Но ориентация на «среднего человека» или образ жизни «средних слоев» по-своему означает незначимость «элиты» в культурном и символическом плане, то есть как группы, выступающей в качестве носителей или источника образцов для всех остальных слоев и категорий населения. С одной стороны, власть, обладая, в силу сказанного выше, слабой легитимностью, устанавливает иерархический порядок господства и подчинения, распределения материальных ресурсов, с другой – она накладывает табу и запреты на любые возможности критического осмысления и оценки своего статуса и деятельности. Поэтому сегодня мы наблюдаем противоречивые тенденции: а) усилия по закреплению позиций нынешних властных группировок путем вполне традиционных механизмов (непотизм, рассаживание родственников на доходные или ключевые позиции кормления); б) попытки утвердить этос «нового дворянства» – старания представить кадры политической полиции и спецслужб как новую аристократию, то есть придать социальным привилегиям этих групп видимость сословности, оправдывающей их эксклюзивное положение (и их алчность и хищничество) высокими идеалами государственного служения. Можно иронизировать по поводу фантома «православного чекизма» и неуклюжих стараний закрепить права нынешних правителей – руководителей политической полиции, олигархов, «нуворишей», повторяющих манеру «мещанина во дворянстве», но нельзя не видеть в этом серьезности проблемы – неоформленности принципов социальной морфологии. Никаких признаков группового или классового, слоевого, корпоративного самосознания или солидарности мы не обнаруживаем. Нет, выражаясь словами А. Грамши, классов fűr sich или an sich. Отсюда – нет и отличий от «других». Главная доминантная ориентация основной массы населения – «жить не хуже окружающих, других».

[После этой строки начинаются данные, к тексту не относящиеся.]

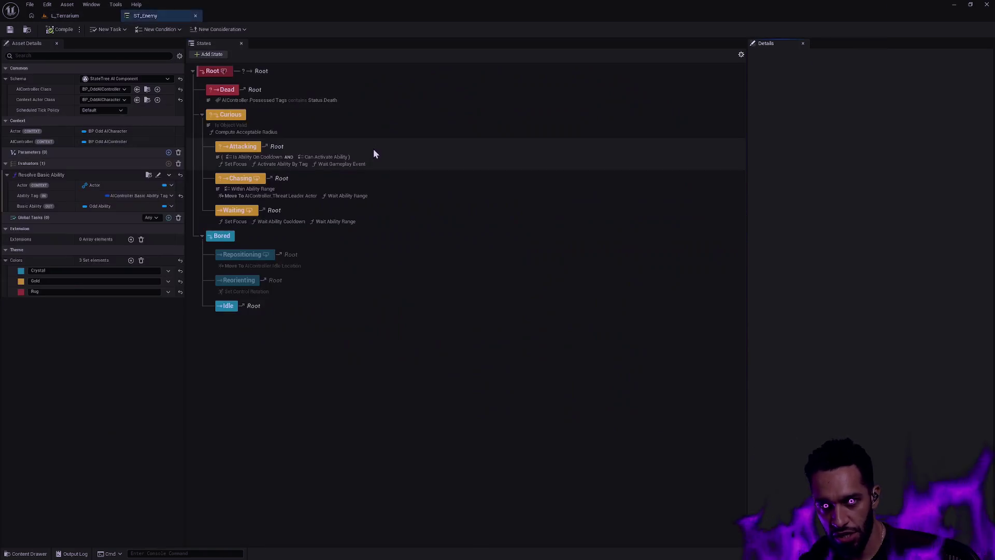
Set the Widget Reflector's Application Scale to 1.5
key("ctrl+shift+w")
left_click(357, 195)
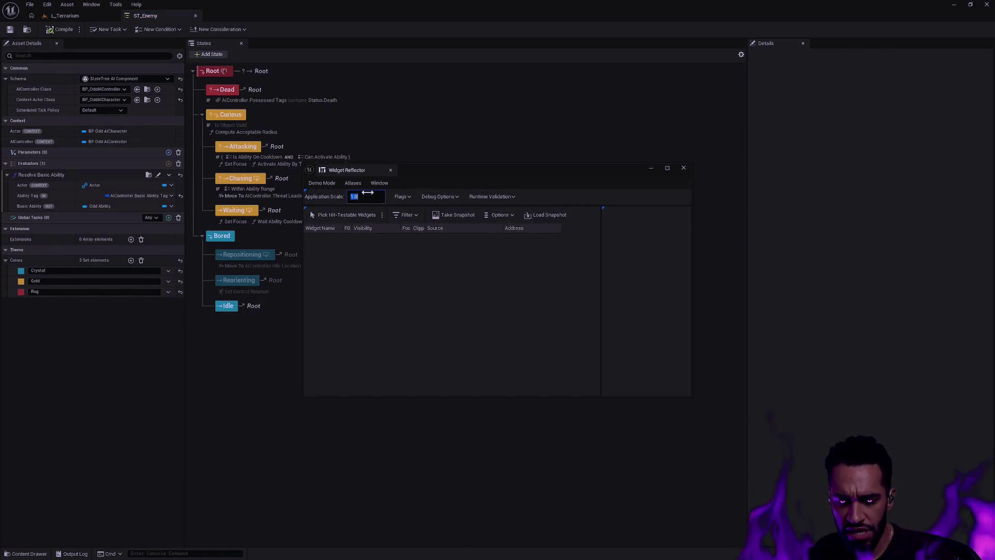
type("1.5")
key("Return")
left_click(679, 171)
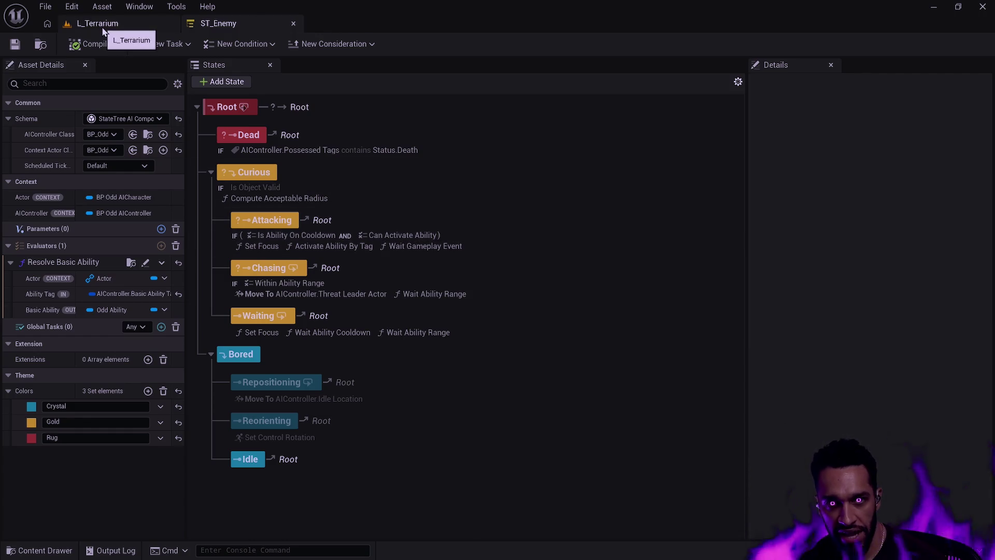
Reset Application Scale to 1 from the level tab, review ST_Enemy's states, then return to L_Terrarium
left_click(136, 23)
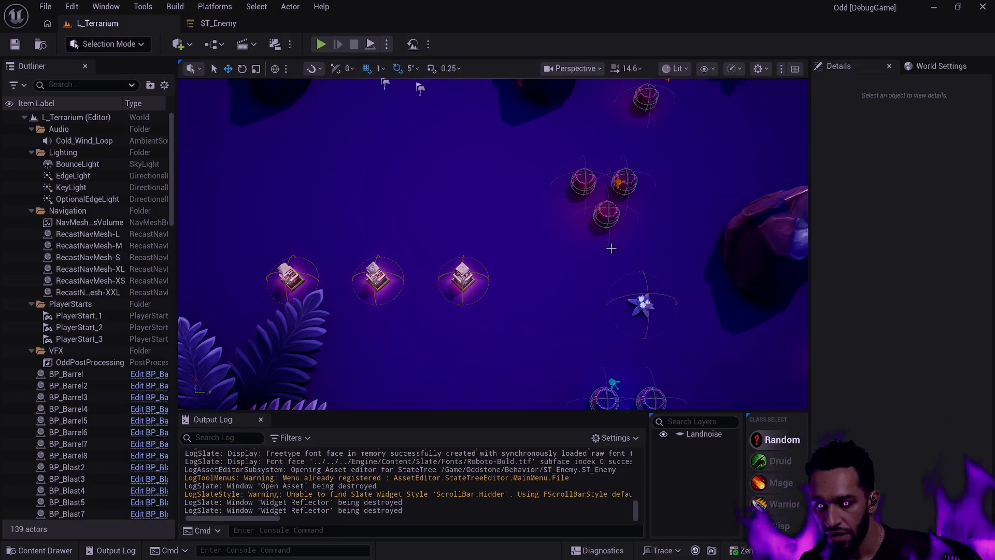
key("ctrl+shift+w")
left_click(409, 213)
type("1")
key("Return")
left_click(684, 167)
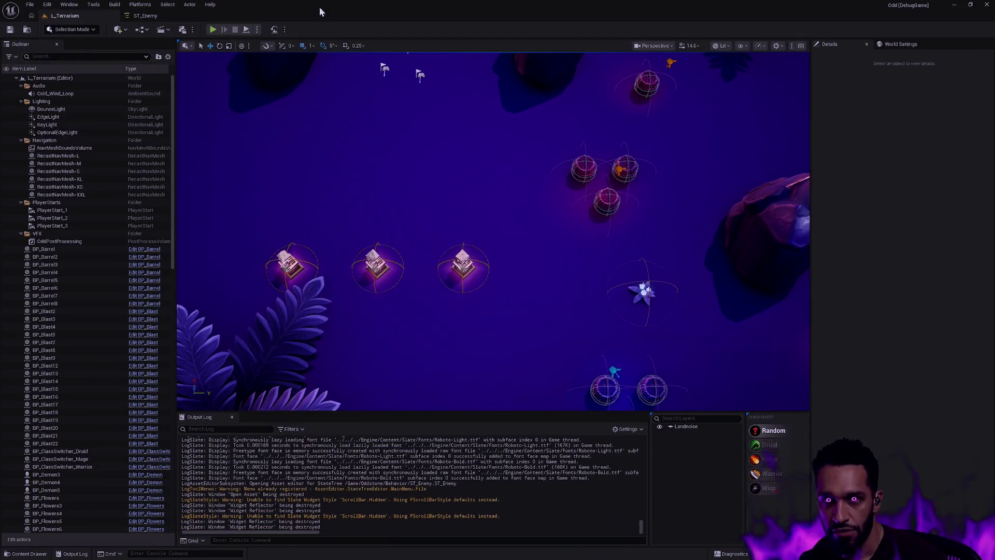
left_click(150, 16)
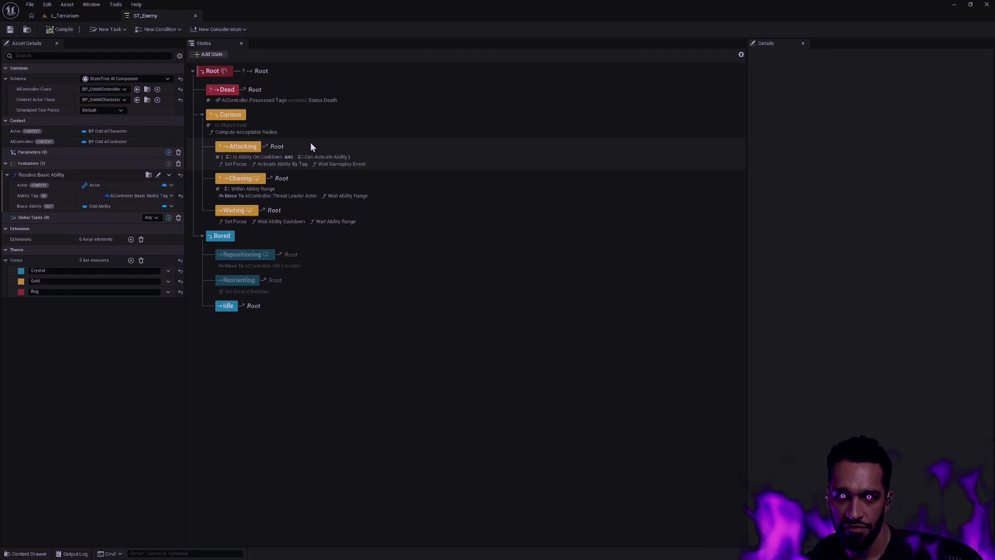
left_click(78, 16)
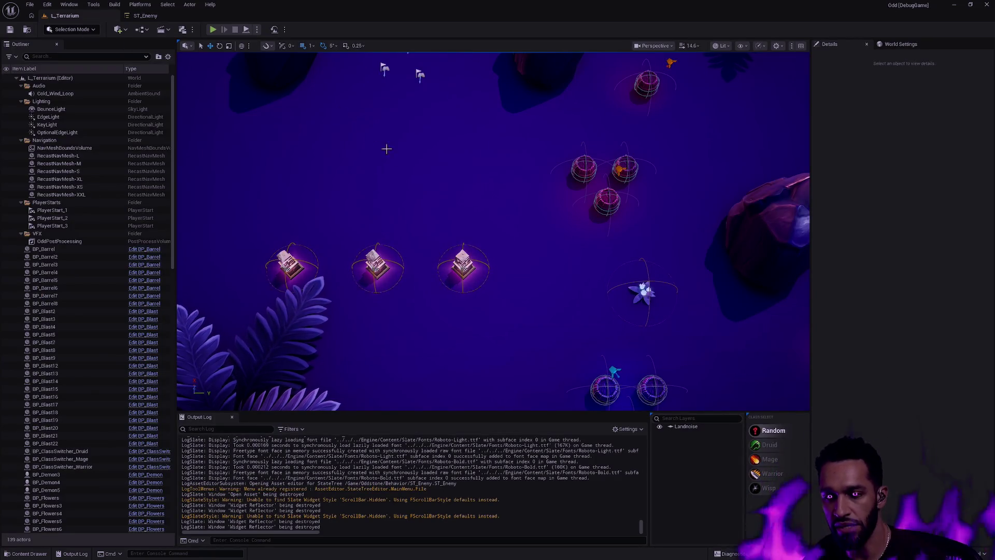
Fly the viewport camera over L_Terrarium to the caged demon enemies among the rocks
mouse_move(386, 149)
left_mouse_down()
mouse_move(387, 187)
mouse_move(602, 269)
mouse_move(603, 230)
mouse_move(591, 269)
left_mouse_up()
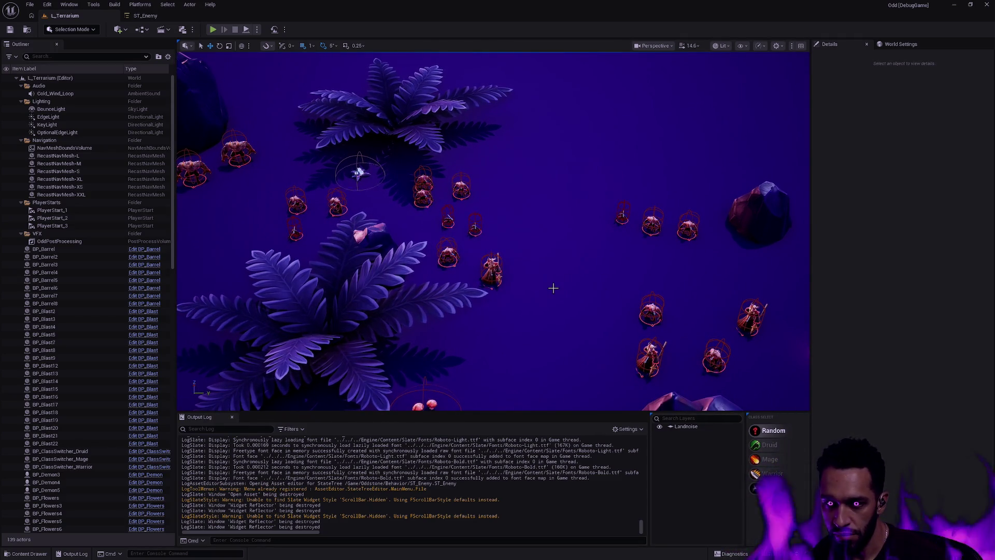
left_click_drag(493, 278, 249, 197)
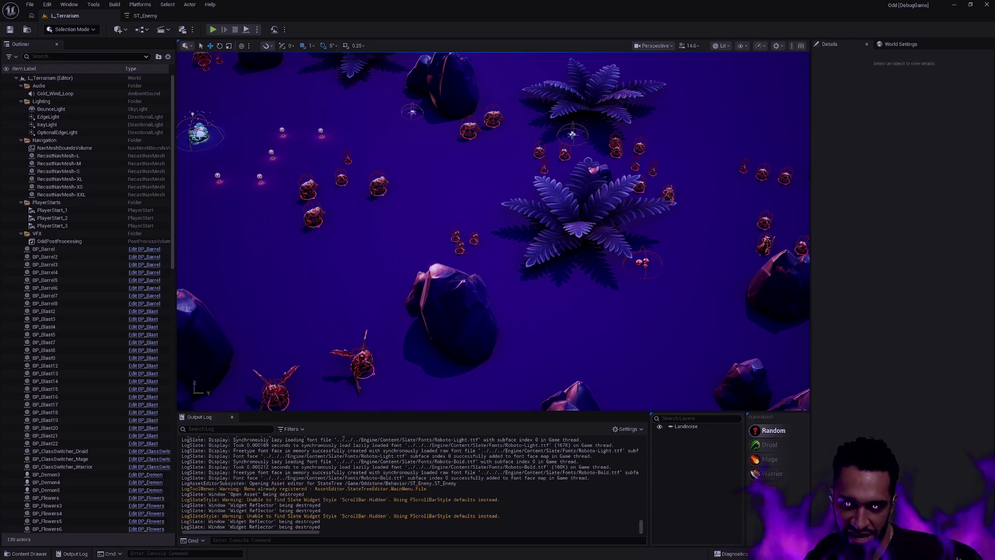
left_click_drag(249, 197, 228, 176)
scroll(492, 230, "down", 5)
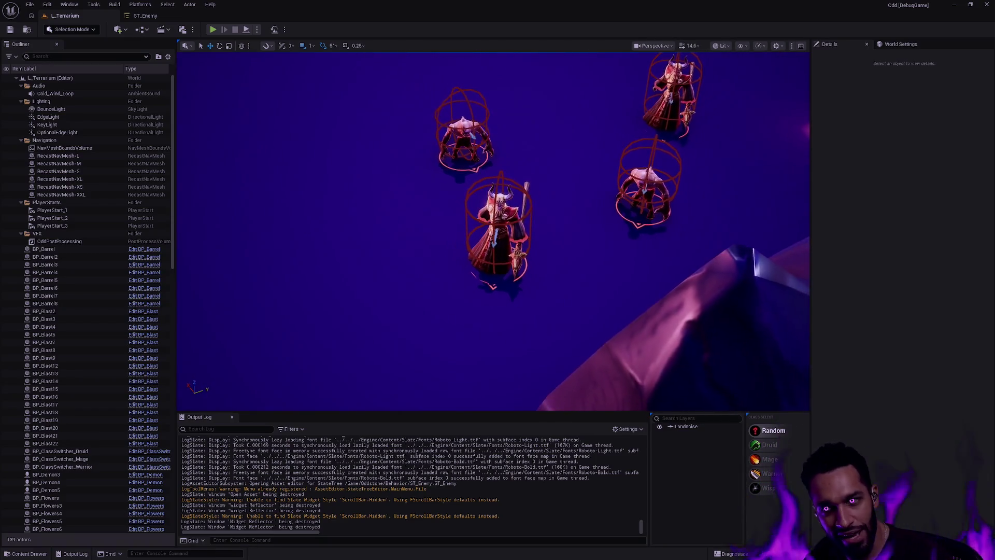
scroll(492, 231, "down", 10)
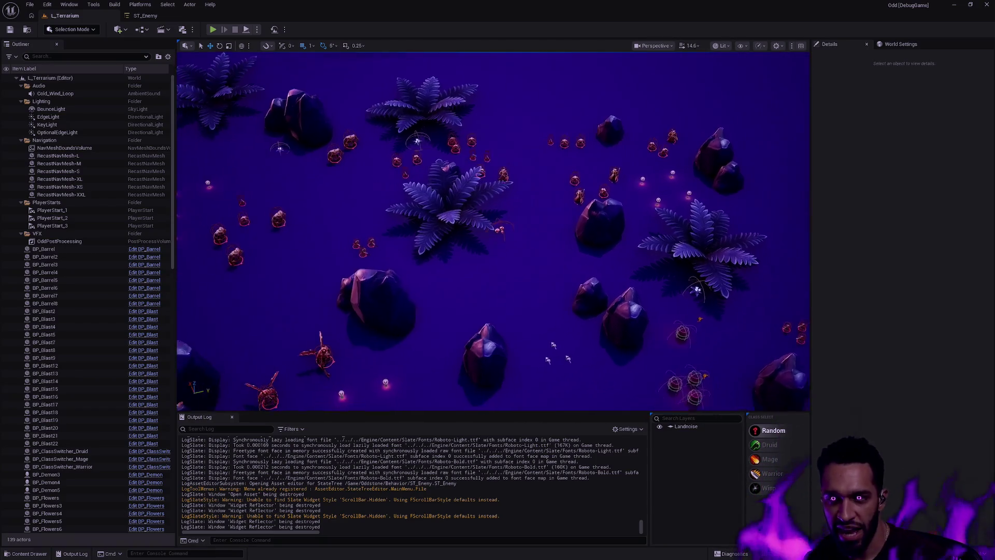
mouse_move(559, 280)
left_mouse_down()
mouse_move(559, 259)
mouse_move(560, 280)
left_mouse_up()
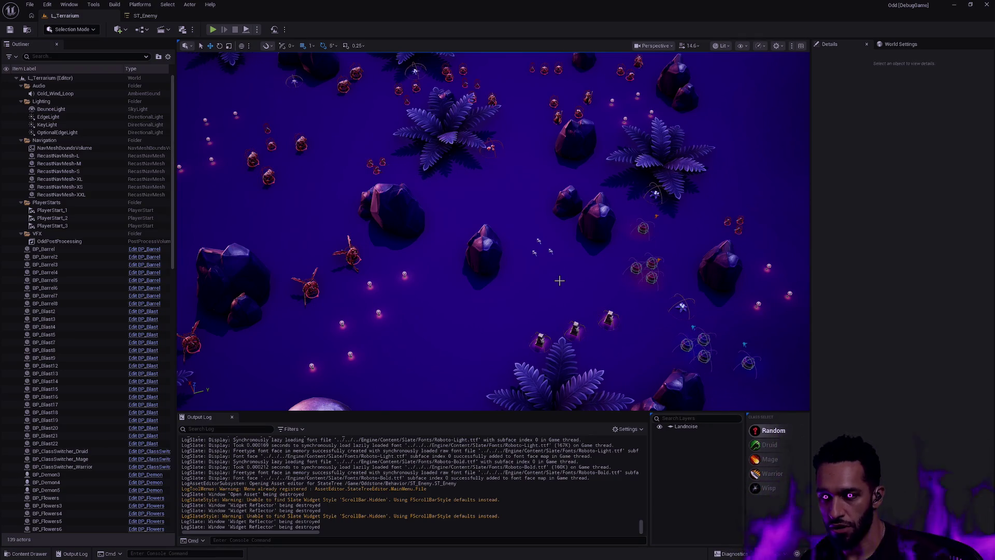
scroll(561, 290, "down", 15)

Иными словами, мы имеем дело с обществом, где нормой является стратегия «быть не хуже, чем все», то есть «немного лучше, чем совсем плохо». Ориентация на повышающую мобильность (стимул репрезентации своего человеческого достоинства и самоуважения, основанных на сознании своих усилий, квалификации и неотчуждаемых прав) характерна лишь для малочисленных групп, обладающих накопленными на протяжении нескольких поколений семейными ресурсами, прежде всего – символическим и социальным капиталом (высшим образованием старших членов семьи, включая поколение дедов, связями, этикой добросовестного профессионального труда). Таких, по расчетам, основанным на исследованиях «Левада-Центра», не более 8–12 %.